Where the string "performed" appears in a line of the material below, copy that line.
==========
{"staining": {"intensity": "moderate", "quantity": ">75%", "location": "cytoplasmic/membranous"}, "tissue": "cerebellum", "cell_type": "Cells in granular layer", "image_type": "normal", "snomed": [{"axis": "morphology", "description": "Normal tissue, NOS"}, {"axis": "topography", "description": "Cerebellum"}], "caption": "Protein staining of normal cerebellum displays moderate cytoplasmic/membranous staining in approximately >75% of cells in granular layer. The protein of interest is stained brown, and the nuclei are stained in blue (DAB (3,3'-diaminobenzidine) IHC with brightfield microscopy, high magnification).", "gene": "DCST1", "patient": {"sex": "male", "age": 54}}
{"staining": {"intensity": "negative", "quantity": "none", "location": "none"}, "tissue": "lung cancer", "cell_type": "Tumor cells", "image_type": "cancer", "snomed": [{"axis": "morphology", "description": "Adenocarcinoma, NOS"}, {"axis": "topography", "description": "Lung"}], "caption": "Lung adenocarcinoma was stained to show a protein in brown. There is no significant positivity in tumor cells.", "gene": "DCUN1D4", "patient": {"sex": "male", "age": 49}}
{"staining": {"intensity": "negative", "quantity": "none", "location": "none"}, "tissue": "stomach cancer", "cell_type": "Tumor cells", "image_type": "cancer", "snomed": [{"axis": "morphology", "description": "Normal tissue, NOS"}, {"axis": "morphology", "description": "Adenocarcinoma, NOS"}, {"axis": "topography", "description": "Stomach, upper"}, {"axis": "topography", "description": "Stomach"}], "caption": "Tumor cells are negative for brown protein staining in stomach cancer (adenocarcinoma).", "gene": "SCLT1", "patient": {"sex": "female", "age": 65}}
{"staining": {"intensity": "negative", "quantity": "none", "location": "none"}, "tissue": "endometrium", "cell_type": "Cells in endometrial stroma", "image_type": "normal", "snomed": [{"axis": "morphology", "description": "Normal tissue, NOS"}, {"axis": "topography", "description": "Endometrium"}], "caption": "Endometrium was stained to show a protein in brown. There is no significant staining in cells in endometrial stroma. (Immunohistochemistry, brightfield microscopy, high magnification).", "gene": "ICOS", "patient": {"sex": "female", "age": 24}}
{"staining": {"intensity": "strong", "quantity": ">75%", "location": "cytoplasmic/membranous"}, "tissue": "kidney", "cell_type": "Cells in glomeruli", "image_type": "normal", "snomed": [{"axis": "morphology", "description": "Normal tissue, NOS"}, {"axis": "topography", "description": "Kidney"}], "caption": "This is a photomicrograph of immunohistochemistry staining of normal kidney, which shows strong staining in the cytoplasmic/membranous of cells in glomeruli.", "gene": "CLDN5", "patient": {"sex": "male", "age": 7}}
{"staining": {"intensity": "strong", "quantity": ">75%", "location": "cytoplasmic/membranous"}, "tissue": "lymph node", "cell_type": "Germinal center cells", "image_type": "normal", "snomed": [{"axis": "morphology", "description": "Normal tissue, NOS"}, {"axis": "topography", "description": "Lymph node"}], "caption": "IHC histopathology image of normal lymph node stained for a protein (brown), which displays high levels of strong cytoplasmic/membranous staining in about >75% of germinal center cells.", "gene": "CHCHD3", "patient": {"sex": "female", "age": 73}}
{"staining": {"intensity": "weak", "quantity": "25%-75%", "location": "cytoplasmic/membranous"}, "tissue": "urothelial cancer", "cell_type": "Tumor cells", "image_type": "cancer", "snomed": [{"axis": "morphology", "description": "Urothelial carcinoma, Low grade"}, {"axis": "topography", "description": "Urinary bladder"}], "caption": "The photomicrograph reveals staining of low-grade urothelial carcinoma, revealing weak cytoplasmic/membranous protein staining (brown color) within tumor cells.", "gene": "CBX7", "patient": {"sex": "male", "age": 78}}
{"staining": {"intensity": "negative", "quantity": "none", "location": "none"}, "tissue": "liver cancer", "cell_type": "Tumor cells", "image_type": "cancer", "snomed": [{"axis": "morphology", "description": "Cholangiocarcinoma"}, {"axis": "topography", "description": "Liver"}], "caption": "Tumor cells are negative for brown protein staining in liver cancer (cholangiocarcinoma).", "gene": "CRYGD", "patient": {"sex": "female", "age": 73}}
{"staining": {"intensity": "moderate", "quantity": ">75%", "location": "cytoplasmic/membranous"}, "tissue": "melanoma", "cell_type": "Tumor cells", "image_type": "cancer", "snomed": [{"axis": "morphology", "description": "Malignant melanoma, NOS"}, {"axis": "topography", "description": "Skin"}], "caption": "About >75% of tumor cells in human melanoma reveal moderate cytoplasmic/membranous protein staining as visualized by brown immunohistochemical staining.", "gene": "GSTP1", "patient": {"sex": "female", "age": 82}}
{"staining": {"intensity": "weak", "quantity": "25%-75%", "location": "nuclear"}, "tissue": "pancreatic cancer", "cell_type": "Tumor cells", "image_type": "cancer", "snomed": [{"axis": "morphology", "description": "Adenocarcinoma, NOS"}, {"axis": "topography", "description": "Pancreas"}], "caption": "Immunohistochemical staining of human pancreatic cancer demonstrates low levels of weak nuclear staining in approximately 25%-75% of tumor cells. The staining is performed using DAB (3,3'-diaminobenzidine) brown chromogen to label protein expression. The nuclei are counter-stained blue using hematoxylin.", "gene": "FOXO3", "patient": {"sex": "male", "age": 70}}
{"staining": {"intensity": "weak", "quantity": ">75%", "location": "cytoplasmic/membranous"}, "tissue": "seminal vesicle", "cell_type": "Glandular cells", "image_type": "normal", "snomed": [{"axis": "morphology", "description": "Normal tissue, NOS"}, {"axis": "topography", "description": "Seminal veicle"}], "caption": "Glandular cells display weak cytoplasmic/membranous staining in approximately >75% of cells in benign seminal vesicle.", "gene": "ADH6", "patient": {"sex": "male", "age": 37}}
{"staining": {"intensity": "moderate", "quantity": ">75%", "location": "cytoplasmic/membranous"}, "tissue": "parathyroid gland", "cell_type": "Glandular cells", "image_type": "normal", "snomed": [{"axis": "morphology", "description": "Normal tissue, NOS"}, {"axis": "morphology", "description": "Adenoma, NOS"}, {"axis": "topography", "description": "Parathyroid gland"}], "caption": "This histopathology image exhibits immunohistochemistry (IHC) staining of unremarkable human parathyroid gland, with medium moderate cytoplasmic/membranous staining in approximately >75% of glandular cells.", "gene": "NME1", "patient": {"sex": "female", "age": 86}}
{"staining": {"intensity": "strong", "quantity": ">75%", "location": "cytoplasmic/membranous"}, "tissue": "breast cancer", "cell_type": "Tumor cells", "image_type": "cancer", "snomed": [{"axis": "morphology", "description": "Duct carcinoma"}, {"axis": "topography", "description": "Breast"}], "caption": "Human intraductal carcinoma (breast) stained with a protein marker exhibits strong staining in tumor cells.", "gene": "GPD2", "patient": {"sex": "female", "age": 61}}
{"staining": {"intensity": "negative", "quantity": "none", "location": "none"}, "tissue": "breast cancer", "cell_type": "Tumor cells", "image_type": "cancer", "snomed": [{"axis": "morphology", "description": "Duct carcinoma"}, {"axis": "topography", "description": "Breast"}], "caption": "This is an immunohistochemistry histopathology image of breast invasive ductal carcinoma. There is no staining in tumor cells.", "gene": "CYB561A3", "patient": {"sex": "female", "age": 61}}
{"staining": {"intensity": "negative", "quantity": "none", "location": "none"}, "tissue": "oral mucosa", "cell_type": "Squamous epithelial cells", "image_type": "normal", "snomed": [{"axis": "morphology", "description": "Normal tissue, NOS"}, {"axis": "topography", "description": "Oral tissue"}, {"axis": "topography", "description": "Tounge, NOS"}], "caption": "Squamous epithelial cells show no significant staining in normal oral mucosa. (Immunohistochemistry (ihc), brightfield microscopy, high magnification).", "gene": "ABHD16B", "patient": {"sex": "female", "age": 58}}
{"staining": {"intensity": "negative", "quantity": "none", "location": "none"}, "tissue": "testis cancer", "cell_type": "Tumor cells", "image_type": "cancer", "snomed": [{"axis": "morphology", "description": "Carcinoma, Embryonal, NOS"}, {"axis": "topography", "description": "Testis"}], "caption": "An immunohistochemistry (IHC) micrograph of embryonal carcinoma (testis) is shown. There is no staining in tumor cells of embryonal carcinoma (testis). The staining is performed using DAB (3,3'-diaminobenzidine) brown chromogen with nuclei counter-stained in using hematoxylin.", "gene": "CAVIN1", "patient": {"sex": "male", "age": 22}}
==========
- [Written solution]:
{"staining": {"intensity": "weak", "quantity": "25%-75%", "location": "nuclear"}, "tissue": "pancreatic cancer", "cell_type": "Tumor cells", "image_type": "cancer", "snomed": [{"axis": "morphology", "description": "Adenocarcinoma, NOS"}, {"axis": "topography", "description": "Pancreas"}], "caption": "Immunohistochemical staining of human pancreatic cancer demonstrates low levels of weak nuclear staining in approximately 25%-75% of tumor cells. The staining is performed using DAB (3,3'-diaminobenzidine) brown chromogen to label protein expression. The nuclei are counter-stained blue using hematoxylin.", "gene": "FOXO3", "patient": {"sex": "male", "age": 70}}
{"staining": {"intensity": "negative", "quantity": "none", "location": "none"}, "tissue": "testis cancer", "cell_type": "Tumor cells", "image_type": "cancer", "snomed": [{"axis": "morphology", "description": "Carcinoma, Embryonal, NOS"}, {"axis": "topography", "description": "Testis"}], "caption": "An immunohistochemistry (IHC) micrograph of embryonal carcinoma (testis) is shown. There is no staining in tumor cells of embryonal carcinoma (testis). The staining is performed using DAB (3,3'-diaminobenzidine) brown chromogen with nuclei counter-stained in using hematoxylin.", "gene": "CAVIN1", "patient": {"sex": "male", "age": 22}}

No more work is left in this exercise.